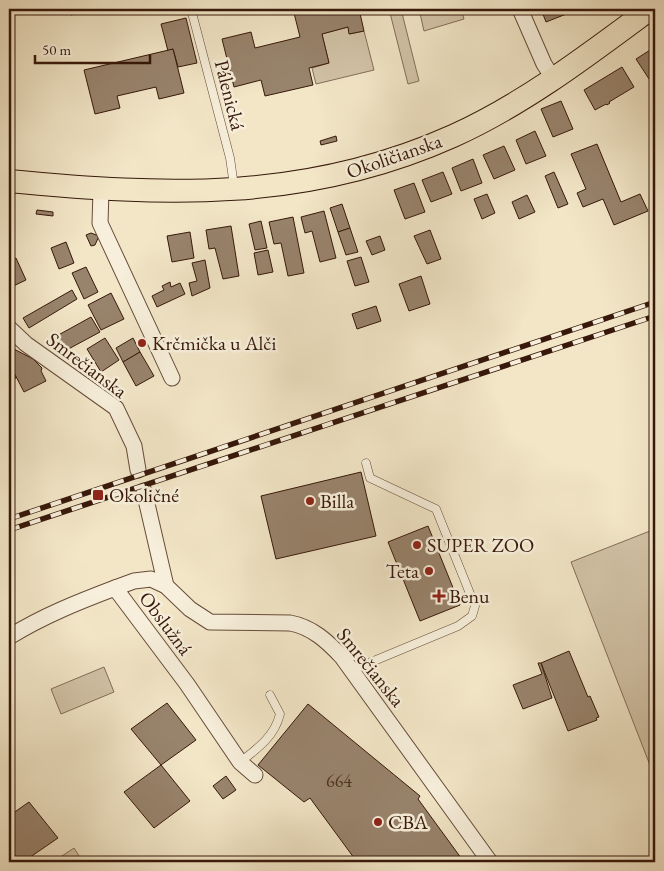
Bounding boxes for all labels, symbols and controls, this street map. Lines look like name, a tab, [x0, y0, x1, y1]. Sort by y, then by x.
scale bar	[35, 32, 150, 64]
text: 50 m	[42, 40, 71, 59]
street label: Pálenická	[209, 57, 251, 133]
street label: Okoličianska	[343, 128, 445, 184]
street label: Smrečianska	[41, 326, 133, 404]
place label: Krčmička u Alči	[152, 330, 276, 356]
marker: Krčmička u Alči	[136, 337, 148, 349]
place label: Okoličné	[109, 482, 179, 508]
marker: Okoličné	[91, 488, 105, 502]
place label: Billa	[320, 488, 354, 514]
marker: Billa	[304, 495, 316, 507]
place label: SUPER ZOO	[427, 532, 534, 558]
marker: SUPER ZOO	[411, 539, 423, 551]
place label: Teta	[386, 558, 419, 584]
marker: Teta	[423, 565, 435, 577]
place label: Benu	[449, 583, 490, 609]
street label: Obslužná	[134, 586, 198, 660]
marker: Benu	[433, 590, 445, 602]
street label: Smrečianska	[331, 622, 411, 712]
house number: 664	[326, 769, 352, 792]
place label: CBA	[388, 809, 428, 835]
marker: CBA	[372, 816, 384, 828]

WHAT THE EXERCISE ASKS »
Output the lines above verbatim, images excluded.

EXPECTED OUTPUT »
Bounding boxes for all labels, symbols and controls, this street map. Lines look like name, a tab, [x0, y0, x1, y1]. Sort by y, then by x.
scale bar	[35, 32, 150, 64]
text: 50 m	[42, 40, 71, 59]
street label: Pálenická	[209, 57, 251, 133]
street label: Okoličianska	[343, 128, 445, 184]
street label: Smrečianska	[41, 326, 133, 404]
place label: Krčmička u Alči	[152, 330, 276, 356]
marker: Krčmička u Alči	[136, 337, 148, 349]
place label: Okoličné	[109, 482, 179, 508]
marker: Okoličné	[91, 488, 105, 502]
place label: Billa	[320, 488, 354, 514]
marker: Billa	[304, 495, 316, 507]
place label: SUPER ZOO	[427, 532, 534, 558]
marker: SUPER ZOO	[411, 539, 423, 551]
place label: Teta	[386, 558, 419, 584]
marker: Teta	[423, 565, 435, 577]
place label: Benu	[449, 583, 490, 609]
street label: Obslužná	[134, 586, 198, 660]
marker: Benu	[433, 590, 445, 602]
street label: Smrečianska	[331, 622, 411, 712]
house number: 664	[326, 769, 352, 792]
place label: CBA	[388, 809, 428, 835]
marker: CBA	[372, 816, 384, 828]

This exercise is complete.